WordPress has many awesome themes. Before you dive into them, you’d better think about long-term effects. Here is a scenario. Someday, a new and improved version of the theme you are going to use on your site is released by the person who created it. Here is the issue: if you update the theme with the new version, you wipe out all the edits and changes you made to your old version theme. Then you have to edit it over and over again whenever a new version of the theme is released.
Fortunately, WordPress provides a solution. WordPress has an amazing theme-development technique known as child themes. When you create a child theme, your current theme (or “parent” theme) will be regarded as a starting point. Your edits and changes in your child theme can override the styling of your current theme. In this way, when you install an update for your current theme, your altered files in the child theme folder will remain unchanged.
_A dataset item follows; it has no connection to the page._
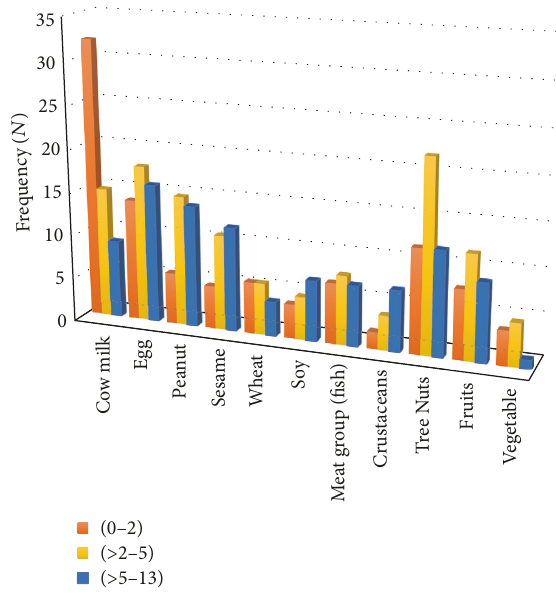
Figure 2: Common food allergens reported in children with confirmed food allergy, stratified by age group, in years ( 𝑛 = 100 ). Note: some cases were reported to have more than one type of food allergen ( 𝑛 = 33 ).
You’d better start by creating a child theme if you wan to customize your theme. However, if you want to create a completely new theme on your own, then you don’t need to bother to create a child theme.
To create a child theme, you just simply create a folder (name the folder whatever you want) in your wp-content/themes
directory. Then create a single style.css
file within that folder.
For example, if your current theme is Twenty Fourteen, then place the following codes in your style.css file you just created in your child theme.
/*
Theme Name: child theme of Twenty Fourteen
Description: This is a customized version of the Twenty Fourteen
Author: your name
Template: Twenty Fourteen
(optional values you can add: Theme URI, Author URI, Version)
*/
@import url("../twentyfourteen/style.css");
The most important line is the “Template: Twenty Fourteen” line, because it indicates the folder of the parent theme. The last line imports the stylesheet from your parent theme.